Is it also true that the stock market is being controlled by some sort of entity?
This is a controversial topic. The popular lore says that gold is inversely correlated to the stock markets which is a fancy way of saying that when the stocks are up gold is down and visa versa. But the best studies on this issue show that there is almost no correlation at all between stocks and gold over long periods. So that's why you observe periods like the current one when both are up at the same time.
Depends on what you mean by "controlled."
If you mean is it regulated, then the answer is yes. In all countries that have stock markets they are regulated by their respective governments.
If you mean is there some master puppeteer in the sky pulling the strings that control the prices of individual stocks the answer is no. Prices are largely determined by the principle of supply and demand based on millions of individual investors who buy or sell stocks.
So?
Where else are you going to put your money if that happens? Socialist Venezuelan bolívars? with a 500,000% inflation rate where you need to double your money every 4 seconds just to keep up with it?
It doesn't matter how far down the American stock indices fall, the only thing that matters is how it compares with other investments. It's only the RELATIVE performance that matters. And as all of the history of the US stock markets has demonstrated, there is no better investment in the long run that the US stock markets.
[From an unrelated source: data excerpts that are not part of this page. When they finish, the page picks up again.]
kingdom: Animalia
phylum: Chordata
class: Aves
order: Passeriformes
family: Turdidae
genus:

It doesn't matter if they are up or down. They have always been the best place to invest for the long term.
The only investment that is worse than investing in the US stock market is all the other ones.
I will say though....you want to talk about perfect timing with the internet tax that most states have enacted.
...anyway
Some people say that the elite rich are the ones that are really reaping the benefits now. Afterall, what middle class person can afford to buy stocks at these prices? I heard they sell fractional stock now.
I will just say again, I don't think this is the stock market I used to somewhat know about 8 or so years ago. I appreciate your information. Thank you.
With all the unemployment and all...the plundering might be coming to an end.